At the same time, Yeshiva University President Richard Joel was attending a convention of the Rabbinical Council of America in Teaneck, NJ. The headline in the New Jersey Jewish Standard read: “Orthodox rabbis promote ‘inclusiveness’ at Teaneck confab.” Rabbi Steven Pruzansky, co-chair of the conference, was quoted as saying “We want to show that… the Orthodox world is not monolithic,” and that inside Orthodox Judaism’s big tent there is “room for a variety of opinions within halacha, and especially for individual community articulations of that community vision.”

Sounds like two different heads on the same body. One is promoting inclusiveness and a willingness to work with others; the other is using the kind of outdated language that only causes division within Judaism. Let’s hope people choose to listen to the former.



4 Comments

  1. 1/ Lamm’s non-inclusive comments about the shrinkage of conservative Judaism have been echoed in articles here.

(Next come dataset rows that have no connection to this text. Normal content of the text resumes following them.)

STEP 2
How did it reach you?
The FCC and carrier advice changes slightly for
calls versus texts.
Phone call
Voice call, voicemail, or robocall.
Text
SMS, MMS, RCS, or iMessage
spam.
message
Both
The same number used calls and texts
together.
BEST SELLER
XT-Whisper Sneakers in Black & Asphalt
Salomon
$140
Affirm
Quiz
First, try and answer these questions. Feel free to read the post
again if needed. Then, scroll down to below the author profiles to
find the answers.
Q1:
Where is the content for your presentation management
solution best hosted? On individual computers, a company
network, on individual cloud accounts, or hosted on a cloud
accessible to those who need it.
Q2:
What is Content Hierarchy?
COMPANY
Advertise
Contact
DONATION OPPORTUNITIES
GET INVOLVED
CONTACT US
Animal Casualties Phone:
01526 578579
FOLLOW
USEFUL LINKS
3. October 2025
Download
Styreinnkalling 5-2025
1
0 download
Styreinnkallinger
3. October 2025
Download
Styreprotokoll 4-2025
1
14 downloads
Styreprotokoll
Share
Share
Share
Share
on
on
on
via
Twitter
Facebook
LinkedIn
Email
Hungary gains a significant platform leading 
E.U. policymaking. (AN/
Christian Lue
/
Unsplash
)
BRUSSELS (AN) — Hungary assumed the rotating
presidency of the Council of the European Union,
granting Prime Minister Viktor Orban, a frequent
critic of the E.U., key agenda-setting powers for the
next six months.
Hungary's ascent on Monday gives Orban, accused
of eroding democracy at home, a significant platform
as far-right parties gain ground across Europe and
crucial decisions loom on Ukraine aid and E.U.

    2/ I believe that Lamm also includes 100% gentiles in his comments about ‘adding goyim to Jews’

    3/ Yes Reform Judaism is almost twice as large as Orthodox Judaism. Of course at one time Reform Judaism was more than three times as large as Orthodox Judaism. This is what happens when demographic change comes about.

    4/ As to one comment being outdated and the other one not outdated, we’ll have to wait a few decades to find out which was which.

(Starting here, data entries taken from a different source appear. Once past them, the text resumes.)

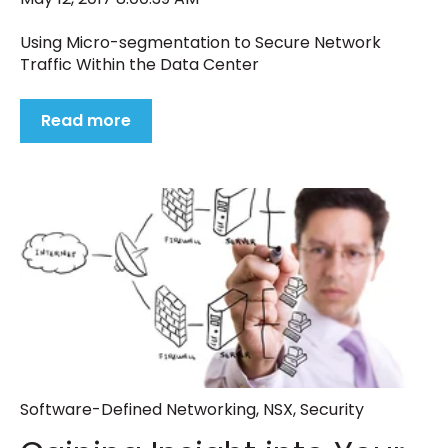
Using Micro-segmentation to Secure Network
Traffic Within the Data Center
Read more
Software-Defined Networking
,
NSX
,
Security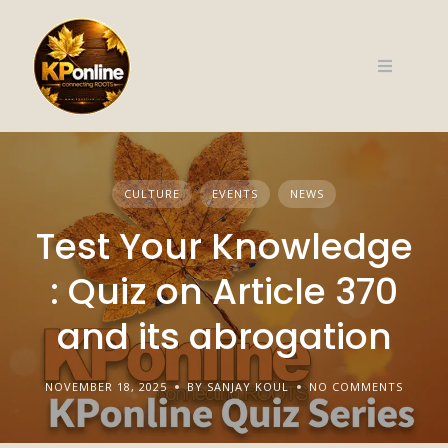
Skip
to
content
CULTURE
EVENTS
NEWS
Test Your Knowledge
: Quiz on Article 370
and its abrogation
NOVEMBER 18, 2025
BY SANJAY KOUL
NO COMMENTS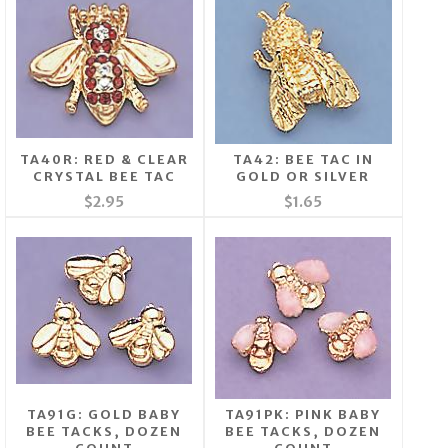
TA40R: RED & CLEAR
TA42: BEE TAC IN
CRYSTAL BEE TAC
GOLD OR SILVER
$2.95
$1.65
TA91G: GOLD BABY
TA91PK: PINK BABY
BEE TACKS, DOZEN
BEE TACKS, DOZEN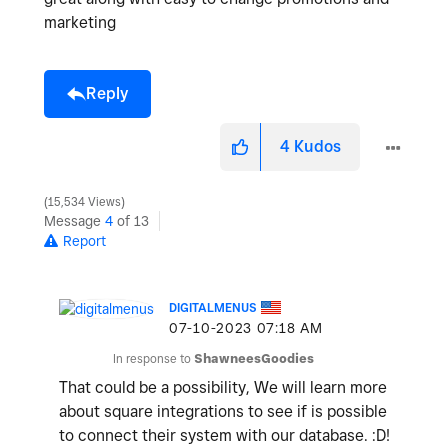
marketing
Reply
4
Kudos
15,534 Views
Message
4
of 13
Report
DIGITALMENUS
‎07-10-2023
07:18 AM
In response to
ShawneesGoodies
That could be a possibility, We will learn more
about square integrations to see if is possible
to connect their system with our database. :D!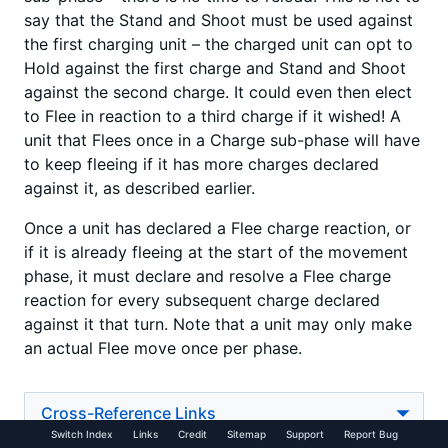
say that the Stand and Shoot must be used against
the first charging unit – the charged unit can opt to
Hold against the first charge and Stand and Shoot
against the second charge. It could even then elect
to Flee in reaction to a third charge if it wished! A
unit that Flees once in a Charge sub-phase will have
to keep fleeing if it has more charges declared
against it, as described earlier.
Once a unit has declared a Flee charge reaction, or
if it is already fleeing at the start of the movement
phase, it must declare and resolve a Flee charge
reaction for every subsequent charge declared
against it that turn. Note that a unit may only make
an actual Flee move once per phase.
Cross-Reference Links
Switch Index
Links
Credit
Sitemap
Support
Report Bug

    Comment by Dave — May 17, 2009 @ 12:55 pm

  2. Isn’t Reform Judaism older than Orthodox or Hasidim movements? Just wondering?

    Comment by Aviva — May 18, 2009 @ 9:25 pm

  3. Modern Hasidism came about during the 18th century though originated in mysticism of 12th century. In Europe, Reform emerged concurrently with the Enlightenment - also 18th century -which was a time when Jews were able to leave their communities, learn secular subjects, and participate as citizens in the non-Jewish cultures of the countries in which they lived. The Conservative movement was a reaction to the Reform movement, so was Orthodox. Judaism has always been in flux - no one group was here first - there have been many groups in many times and places with their own distinct preferences.

    Comment by Sara — May 19, 2009 @ 1:50 pm

  4. In response to the “two different heads on one body” comment, I don’t believe that this is the case. If you look at the quote “…a variety of opinions within halacha…”, that still excludes all of Reform Judaism, which is not halachically-based. And some Orthodox would also exclude the Conservative movement since it modifies halacha (i.e. one can drive on Shabbat if one is driving to shul).

    I think Rabbi Lamm’s statements (reprinted in my local Jewish newspaper in California) are exclusionary, divisive and a “shanda”, a shame on the Jewish people for thinking that way about each other. There are so few of us, yet we can be so influential if we only acknowledge each other and are willing to work together.